Il suit que le prêt d'argent consenti par un professionnel étant un contrat consensuel, il appartient au prêteur qui sollicite l'exécution d'une obligation de restitution de l'emprunteur d'apporter la preuve de l'exécution préalable de son obligation de remise des fonds dans les conditions prévues au contrat.

Pour prétendre avoir satisfait à son obligation de remise des fonds, la société Crédit industriel et commercial invoque les dispositions de l'article 10 des conditions générales de l'offre de prêt numéro 10876 000202117 qu'elle verse aux débats, consacré à la mise à disposition du prêt, qui prévoit ceci': «'l'ensemble des prêts devra être débloqué totalement dans les trente-six mois de la signature du contrat. Le premier déblocage devra être effectué dans les douze mois de la signature du contrat. Le non-respect des délais ci-dessus fixés entraînera la caducité du présent contrat en cas d'absence totale de déblocage et la réduction à due concurrence des sommes utilisées en cas de déblocage partiel. Par exception à ce qui précède, le décaissement d'un ou plusieurs prêts pourra intervenir ultérieurement si cela été prévu aux conditions particulières ou sur accord exprès du prêteur. Dans tous les cas, le prêt sera mis à la disposition de l'emprunteur, par le débit du compte «'prêt'» ouvert au nom de l'emprunteur dans les livres du prêteur après'régularisation des garanties, remise des pièces justificatives demandées le cas échéant par le prêteur comme condition préalable au déblocage des fonds, agrément de l'assurance, sous réserve, en cas de surprime demandée par l'assureur, que le taux effectif global du prêt reste compatible avec les dispositions de l'article L. 313-36 du code de la consommation, utilisation préalable de l'apport personnel et levée de l'ensemble des conditions suspensives et résolutoires des articles L. 312-7 à L. 312-20 du code de la consommation. Dans le cas où le prêt est destiné à financer une acquisition immobilière, le déblocage sera effectué et les intérêts commenceront à courir à la date à laquelle le prêteur procèdera au virement des fonds au compte du notaire'».

• Enregistrements

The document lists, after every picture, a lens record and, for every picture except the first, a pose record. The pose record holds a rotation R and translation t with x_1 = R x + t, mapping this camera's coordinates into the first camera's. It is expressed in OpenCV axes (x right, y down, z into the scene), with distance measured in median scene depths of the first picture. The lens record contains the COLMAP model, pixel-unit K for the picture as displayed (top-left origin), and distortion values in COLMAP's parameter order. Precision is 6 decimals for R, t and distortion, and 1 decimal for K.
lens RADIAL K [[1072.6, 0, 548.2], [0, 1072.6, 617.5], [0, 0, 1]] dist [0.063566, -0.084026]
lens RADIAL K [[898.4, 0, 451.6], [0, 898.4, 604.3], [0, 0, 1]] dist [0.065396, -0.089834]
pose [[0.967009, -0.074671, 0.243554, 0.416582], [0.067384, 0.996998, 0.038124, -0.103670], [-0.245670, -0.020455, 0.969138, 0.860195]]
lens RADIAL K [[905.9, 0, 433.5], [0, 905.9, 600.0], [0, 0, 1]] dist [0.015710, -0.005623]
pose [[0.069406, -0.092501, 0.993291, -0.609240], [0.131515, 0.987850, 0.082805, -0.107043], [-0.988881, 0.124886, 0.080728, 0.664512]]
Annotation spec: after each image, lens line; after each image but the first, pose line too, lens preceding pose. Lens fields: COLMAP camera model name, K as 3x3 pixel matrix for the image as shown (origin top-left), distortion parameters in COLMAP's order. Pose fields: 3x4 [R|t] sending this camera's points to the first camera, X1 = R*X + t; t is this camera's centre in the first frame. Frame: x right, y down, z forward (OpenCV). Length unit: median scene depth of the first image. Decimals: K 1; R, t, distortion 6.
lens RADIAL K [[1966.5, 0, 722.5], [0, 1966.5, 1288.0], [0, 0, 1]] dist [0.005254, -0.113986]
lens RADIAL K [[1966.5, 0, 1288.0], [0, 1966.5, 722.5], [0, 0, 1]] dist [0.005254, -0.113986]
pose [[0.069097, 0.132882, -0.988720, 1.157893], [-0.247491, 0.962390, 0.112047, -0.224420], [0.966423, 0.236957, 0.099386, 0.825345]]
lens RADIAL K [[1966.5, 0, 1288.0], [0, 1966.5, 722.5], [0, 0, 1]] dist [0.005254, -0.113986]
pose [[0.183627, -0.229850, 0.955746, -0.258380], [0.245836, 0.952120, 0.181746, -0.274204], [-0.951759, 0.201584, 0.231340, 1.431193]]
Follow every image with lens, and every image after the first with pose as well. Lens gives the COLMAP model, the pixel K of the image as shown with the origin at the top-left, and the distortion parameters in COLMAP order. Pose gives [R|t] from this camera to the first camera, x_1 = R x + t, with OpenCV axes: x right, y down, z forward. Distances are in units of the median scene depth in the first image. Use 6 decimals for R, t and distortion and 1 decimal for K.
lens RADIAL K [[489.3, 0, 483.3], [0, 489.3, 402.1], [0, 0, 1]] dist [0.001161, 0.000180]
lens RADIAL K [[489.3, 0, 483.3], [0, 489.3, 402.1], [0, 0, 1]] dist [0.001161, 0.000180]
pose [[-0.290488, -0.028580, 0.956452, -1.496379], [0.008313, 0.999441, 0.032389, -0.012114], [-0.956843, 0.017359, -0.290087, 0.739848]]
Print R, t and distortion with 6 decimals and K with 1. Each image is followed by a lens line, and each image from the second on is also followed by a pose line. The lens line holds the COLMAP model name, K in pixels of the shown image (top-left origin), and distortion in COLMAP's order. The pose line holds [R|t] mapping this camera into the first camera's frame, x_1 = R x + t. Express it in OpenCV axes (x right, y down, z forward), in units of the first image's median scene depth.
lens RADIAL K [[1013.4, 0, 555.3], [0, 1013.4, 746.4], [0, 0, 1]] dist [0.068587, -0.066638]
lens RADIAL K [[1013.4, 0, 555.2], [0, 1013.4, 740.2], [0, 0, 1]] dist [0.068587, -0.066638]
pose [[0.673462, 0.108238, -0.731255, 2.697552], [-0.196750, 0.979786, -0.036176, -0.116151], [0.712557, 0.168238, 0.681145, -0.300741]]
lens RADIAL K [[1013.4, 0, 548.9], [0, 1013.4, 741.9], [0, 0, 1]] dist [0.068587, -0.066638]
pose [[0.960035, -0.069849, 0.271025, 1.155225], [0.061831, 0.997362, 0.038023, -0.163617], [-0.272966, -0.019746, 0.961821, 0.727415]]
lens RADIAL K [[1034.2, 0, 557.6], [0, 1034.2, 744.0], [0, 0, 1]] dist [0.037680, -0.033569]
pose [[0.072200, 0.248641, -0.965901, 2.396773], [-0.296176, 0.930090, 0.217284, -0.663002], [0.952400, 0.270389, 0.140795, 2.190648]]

• Exercices à réaliser
• 1. Dressez la liste des conditions que l'extrait sur le prêt d'argent impose avant la mise à disposition du prêt par le débit du compte « prêt ».
• 2. Prolongez l'extrait sur le prêt d'argent au-delà de sa dernière phrase.

• Résultats
• 1.
- régularisation des garanties
- remise des pièces justificatives demandées le cas échéant par le prêteur comme condition préalable au déblocage des fonds
- agrément de l'assurance, sous réserve, en cas de surprime demandée par l'assureur, que le taux effectif global du prêt reste compatible avec les dispositions de l'article L. 313-36 du code de la consommation
- utilisation préalable de l'apport personnel
- levée de l'ensemble des conditions suspensives et résolutoires des articles L. 312-7 à L. 312-20 du code de la consommation

• 2.
Elle invoque encore l'annexe à l'offre de prêt en question selon laquelle «'le déblocage du prêt sera réalisé sur présentation des originaux des appels de fonds (notaire, constructeurs, artisans') ou des originaux des factures des entreprises effectuant les travaux ou des originaux des factures des matériaux'».

Elle verse par ailleurs aux débats la copie d'une promesse unilatérale de vente sous conditions suspensives qui aurait été conclue le 22 mai 2015 entre des dénommés [T] [N] et son épouse, [G] [N], d'une part, promettants, et Monsieur [W] [W] et Madame [V] [C], épouse [W], d'autre part, bénéficiaires, portant sur un appartement de type F2 situé au [Adresse 4], moyennant un prix de 315 000 euros, et ce, sous la condition suspensive de l'obtention par les bénéficiaires d'un prêt d'un montant au moins égal à 260 000 euros.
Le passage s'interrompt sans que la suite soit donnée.